(Collection entries)
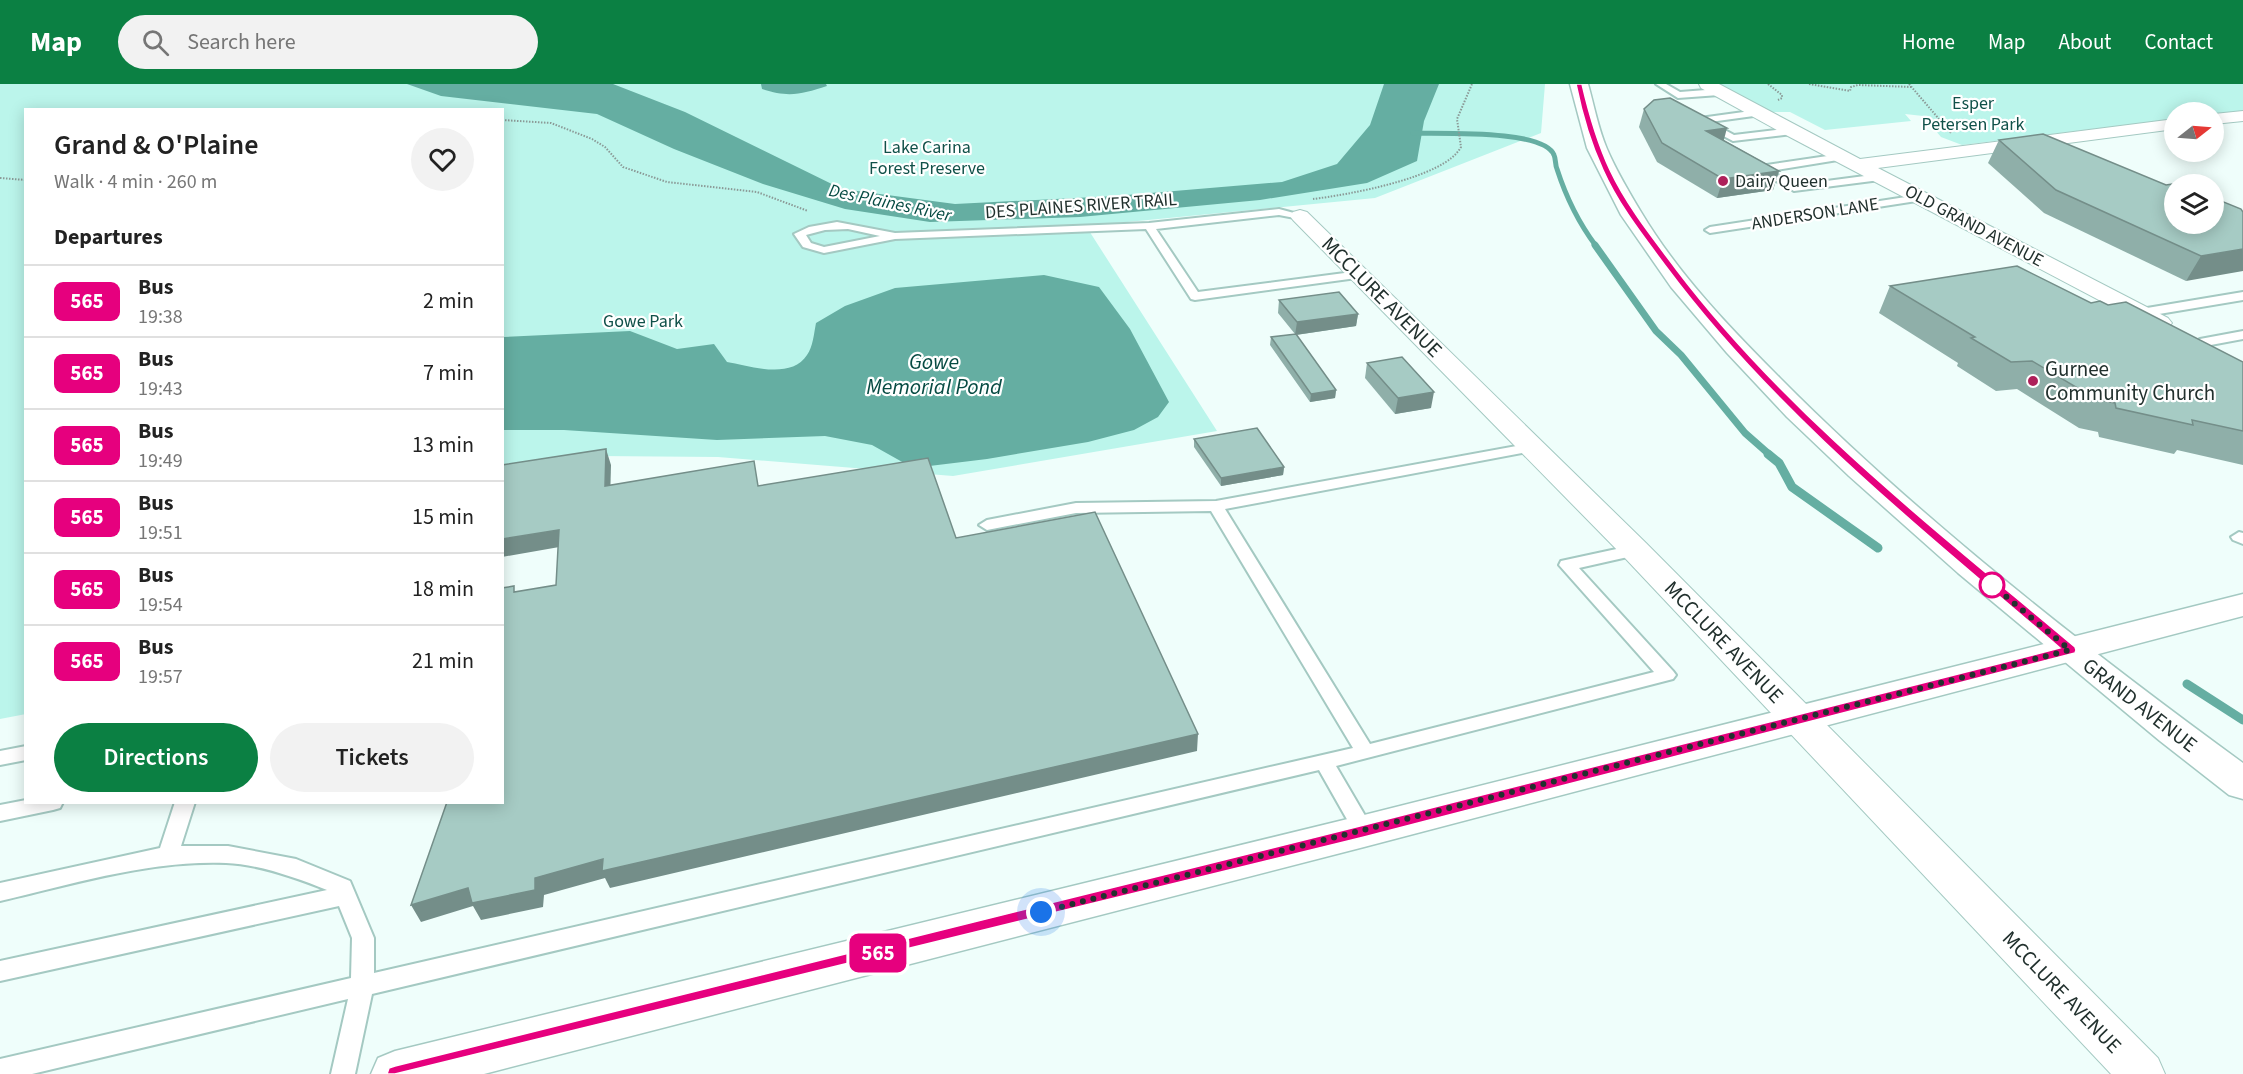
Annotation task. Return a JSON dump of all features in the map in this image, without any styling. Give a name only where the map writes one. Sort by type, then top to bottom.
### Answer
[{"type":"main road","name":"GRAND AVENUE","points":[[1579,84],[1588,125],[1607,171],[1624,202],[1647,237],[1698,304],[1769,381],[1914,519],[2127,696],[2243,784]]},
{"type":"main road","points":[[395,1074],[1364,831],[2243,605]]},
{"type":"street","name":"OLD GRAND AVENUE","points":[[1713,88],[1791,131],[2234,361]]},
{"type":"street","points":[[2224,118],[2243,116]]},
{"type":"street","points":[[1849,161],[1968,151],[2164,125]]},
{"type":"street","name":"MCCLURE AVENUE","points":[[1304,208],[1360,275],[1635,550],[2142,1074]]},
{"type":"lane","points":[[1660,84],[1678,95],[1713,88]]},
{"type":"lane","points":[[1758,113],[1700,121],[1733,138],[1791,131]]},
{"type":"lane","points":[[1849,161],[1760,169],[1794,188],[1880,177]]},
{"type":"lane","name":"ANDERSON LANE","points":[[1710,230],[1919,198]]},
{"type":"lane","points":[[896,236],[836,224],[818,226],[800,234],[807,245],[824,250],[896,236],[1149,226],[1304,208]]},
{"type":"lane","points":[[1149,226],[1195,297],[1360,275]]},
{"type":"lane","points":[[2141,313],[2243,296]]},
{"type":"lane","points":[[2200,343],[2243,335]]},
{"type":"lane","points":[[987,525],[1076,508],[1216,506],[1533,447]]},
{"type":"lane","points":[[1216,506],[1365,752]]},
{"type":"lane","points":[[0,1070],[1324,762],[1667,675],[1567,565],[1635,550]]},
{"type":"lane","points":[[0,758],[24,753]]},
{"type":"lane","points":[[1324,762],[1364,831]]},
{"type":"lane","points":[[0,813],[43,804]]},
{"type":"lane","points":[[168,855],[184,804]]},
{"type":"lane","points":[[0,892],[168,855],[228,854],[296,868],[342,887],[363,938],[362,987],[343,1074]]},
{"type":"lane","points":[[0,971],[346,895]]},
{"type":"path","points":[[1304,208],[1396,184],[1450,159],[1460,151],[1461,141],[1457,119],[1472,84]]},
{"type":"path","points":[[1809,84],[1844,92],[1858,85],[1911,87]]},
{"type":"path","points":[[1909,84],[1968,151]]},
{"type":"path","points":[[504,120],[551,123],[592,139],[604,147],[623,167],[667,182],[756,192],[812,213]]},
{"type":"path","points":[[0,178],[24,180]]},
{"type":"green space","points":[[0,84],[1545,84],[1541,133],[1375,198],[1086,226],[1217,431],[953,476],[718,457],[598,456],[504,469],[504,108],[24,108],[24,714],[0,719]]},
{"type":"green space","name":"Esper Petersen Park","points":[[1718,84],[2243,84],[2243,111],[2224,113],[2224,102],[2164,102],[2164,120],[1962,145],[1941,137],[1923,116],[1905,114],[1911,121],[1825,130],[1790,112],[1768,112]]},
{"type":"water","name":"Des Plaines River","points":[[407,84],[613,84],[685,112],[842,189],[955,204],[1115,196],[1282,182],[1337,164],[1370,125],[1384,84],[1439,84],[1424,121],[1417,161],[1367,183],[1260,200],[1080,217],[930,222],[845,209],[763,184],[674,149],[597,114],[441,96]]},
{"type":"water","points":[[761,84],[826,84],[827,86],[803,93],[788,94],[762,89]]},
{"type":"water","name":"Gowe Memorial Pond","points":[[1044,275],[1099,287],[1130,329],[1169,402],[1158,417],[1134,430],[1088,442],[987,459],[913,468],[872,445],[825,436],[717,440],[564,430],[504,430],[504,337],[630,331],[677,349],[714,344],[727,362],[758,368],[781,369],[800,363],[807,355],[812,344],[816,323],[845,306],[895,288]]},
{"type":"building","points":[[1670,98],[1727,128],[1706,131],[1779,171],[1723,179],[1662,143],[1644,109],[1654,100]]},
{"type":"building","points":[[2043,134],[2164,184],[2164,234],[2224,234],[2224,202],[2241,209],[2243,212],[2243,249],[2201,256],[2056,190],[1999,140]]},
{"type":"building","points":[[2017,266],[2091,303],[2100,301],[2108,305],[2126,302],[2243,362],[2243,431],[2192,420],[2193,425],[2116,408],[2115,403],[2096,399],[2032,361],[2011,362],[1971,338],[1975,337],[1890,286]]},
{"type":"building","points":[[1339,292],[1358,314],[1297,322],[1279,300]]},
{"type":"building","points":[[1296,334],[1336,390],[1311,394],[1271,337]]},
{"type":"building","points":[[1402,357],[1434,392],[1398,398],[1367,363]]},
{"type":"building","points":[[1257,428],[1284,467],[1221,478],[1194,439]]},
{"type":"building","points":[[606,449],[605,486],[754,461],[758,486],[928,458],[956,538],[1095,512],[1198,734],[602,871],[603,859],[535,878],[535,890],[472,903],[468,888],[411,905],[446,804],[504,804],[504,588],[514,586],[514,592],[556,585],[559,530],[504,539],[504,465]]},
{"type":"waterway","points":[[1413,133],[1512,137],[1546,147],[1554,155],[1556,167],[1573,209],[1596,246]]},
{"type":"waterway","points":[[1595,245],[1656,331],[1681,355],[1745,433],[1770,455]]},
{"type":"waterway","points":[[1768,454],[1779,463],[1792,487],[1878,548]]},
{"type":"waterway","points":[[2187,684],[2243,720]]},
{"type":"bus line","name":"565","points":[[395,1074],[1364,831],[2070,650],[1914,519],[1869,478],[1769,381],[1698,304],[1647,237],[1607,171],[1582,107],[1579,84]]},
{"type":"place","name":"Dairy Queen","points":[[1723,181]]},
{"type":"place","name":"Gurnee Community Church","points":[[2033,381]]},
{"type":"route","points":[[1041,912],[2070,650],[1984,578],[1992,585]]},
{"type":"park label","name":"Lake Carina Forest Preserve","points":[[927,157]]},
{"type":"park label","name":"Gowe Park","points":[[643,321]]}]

• [About this task]: Copy the records exactly, leaving out every picture.

• [Worked solution]:
Annotation task. Return a JSON dump of all features in the map in this image, without any styling. Give a name only where the map writes one. Sort by type, then top to bottom.
### Answer
[{"type":"main road","name":"GRAND AVENUE","points":[[1579,84],[1588,125],[1607,171],[1624,202],[1647,237],[1698,304],[1769,381],[1914,519],[2127,696],[2243,784]]},
{"type":"main road","points":[[395,1074],[1364,831],[2243,605]]},
{"type":"street","name":"OLD GRAND AVENUE","points":[[1713,88],[1791,131],[2234,361]]},
{"type":"street","points":[[2224,118],[2243,116]]},
{"type":"street","points":[[1849,161],[1968,151],[2164,125]]},
{"type":"street","name":"MCCLURE AVENUE","points":[[1304,208],[1360,275],[1635,550],[2142,1074]]},
{"type":"lane","points":[[1660,84],[1678,95],[1713,88]]},
{"type":"lane","points":[[1758,113],[1700,121],[1733,138],[1791,131]]},
{"type":"lane","points":[[1849,161],[1760,169],[1794,188],[1880,177]]},
{"type":"lane","name":"ANDERSON LANE","points":[[1710,230],[1919,198]]},
{"type":"lane","points":[[896,236],[836,224],[818,226],[800,234],[807,245],[824,250],[896,236],[1149,226],[1304,208]]},
{"type":"lane","points":[[1149,226],[1195,297],[1360,275]]},
{"type":"lane","points":[[2141,313],[2243,296]]},
{"type":"lane","points":[[2200,343],[2243,335]]},
{"type":"lane","points":[[987,525],[1076,508],[1216,506],[1533,447]]},
{"type":"lane","points":[[1216,506],[1365,752]]},
{"type":"lane","points":[[0,1070],[1324,762],[1667,675],[1567,565],[1635,550]]},
{"type":"lane","points":[[0,758],[24,753]]},
{"type":"lane","points":[[1324,762],[1364,831]]},
{"type":"lane","points":[[0,813],[43,804]]},
{"type":"lane","points":[[168,855],[184,804]]},
{"type":"lane","points":[[0,892],[168,855],[228,854],[296,868],[342,887],[363,938],[362,987],[343,1074]]},
{"type":"lane","points":[[0,971],[346,895]]},
{"type":"path","points":[[1304,208],[1396,184],[1450,159],[1460,151],[1461,141],[1457,119],[1472,84]]},
{"type":"path","points":[[1809,84],[1844,92],[1858,85],[1911,87]]},
{"type":"path","points":[[1909,84],[1968,151]]},
{"type":"path","points":[[504,120],[551,123],[592,139],[604,147],[623,167],[667,182],[756,192],[812,213]]},
{"type":"path","points":[[0,178],[24,180]]},
{"type":"green space","points":[[0,84],[1545,84],[1541,133],[1375,198],[1086,226],[1217,431],[953,476],[718,457],[598,456],[504,469],[504,108],[24,108],[24,714],[0,719]]},
{"type":"green space","name":"Esper Petersen Park","points":[[1718,84],[2243,84],[2243,111],[2224,113],[2224,102],[2164,102],[2164,120],[1962,145],[1941,137],[1923,116],[1905,114],[1911,121],[1825,130],[1790,112],[1768,112]]},
{"type":"water","name":"Des Plaines River","points":[[407,84],[613,84],[685,112],[842,189],[955,204],[1115,196],[1282,182],[1337,164],[1370,125],[1384,84],[1439,84],[1424,121],[1417,161],[1367,183],[1260,200],[1080,217],[930,222],[845,209],[763,184],[674,149],[597,114],[441,96]]},
{"type":"water","points":[[761,84],[826,84],[827,86],[803,93],[788,94],[762,89]]},
{"type":"water","name":"Gowe Memorial Pond","points":[[1044,275],[1099,287],[1130,329],[1169,402],[1158,417],[1134,430],[1088,442],[987,459],[913,468],[872,445],[825,436],[717,440],[564,430],[504,430],[504,337],[630,331],[677,349],[714,344],[727,362],[758,368],[781,369],[800,363],[807,355],[812,344],[816,323],[845,306],[895,288]]},
{"type":"building","points":[[1670,98],[1727,128],[1706,131],[1779,171],[1723,179],[1662,143],[1644,109],[1654,100]]},
{"type":"building","points":[[2043,134],[2164,184],[2164,234],[2224,234],[2224,202],[2241,209],[2243,212],[2243,249],[2201,256],[2056,190],[1999,140]]},
{"type":"building","points":[[2017,266],[2091,303],[2100,301],[2108,305],[2126,302],[2243,362],[2243,431],[2192,420],[2193,425],[2116,408],[2115,403],[2096,399],[2032,361],[2011,362],[1971,338],[1975,337],[1890,286]]},
{"type":"building","points":[[1339,292],[1358,314],[1297,322],[1279,300]]},
{"type":"building","points":[[1296,334],[1336,390],[1311,394],[1271,337]]},
{"type":"building","points":[[1402,357],[1434,392],[1398,398],[1367,363]]},
{"type":"building","points":[[1257,428],[1284,467],[1221,478],[1194,439]]},
{"type":"building","points":[[606,449],[605,486],[754,461],[758,486],[928,458],[956,538],[1095,512],[1198,734],[602,871],[603,859],[535,878],[535,890],[472,903],[468,888],[411,905],[446,804],[504,804],[504,588],[514,586],[514,592],[556,585],[559,530],[504,539],[504,465]]},
{"type":"waterway","points":[[1413,133],[1512,137],[1546,147],[1554,155],[1556,167],[1573,209],[1596,246]]},
{"type":"waterway","points":[[1595,245],[1656,331],[1681,355],[1745,433],[1770,455]]},
{"type":"waterway","points":[[1768,454],[1779,463],[1792,487],[1878,548]]},
{"type":"waterway","points":[[2187,684],[2243,720]]},
{"type":"bus line","name":"565","points":[[395,1074],[1364,831],[2070,650],[1914,519],[1869,478],[1769,381],[1698,304],[1647,237],[1607,171],[1582,107],[1579,84]]},
{"type":"place","name":"Dairy Queen","points":[[1723,181]]},
{"type":"place","name":"Gurnee Community Church","points":[[2033,381]]},
{"type":"route","points":[[1041,912],[2070,650],[1984,578],[1992,585]]},
{"type":"park label","name":"Lake Carina Forest Preserve","points":[[927,157]]},
{"type":"park label","name":"Gowe Park","points":[[643,321]]}]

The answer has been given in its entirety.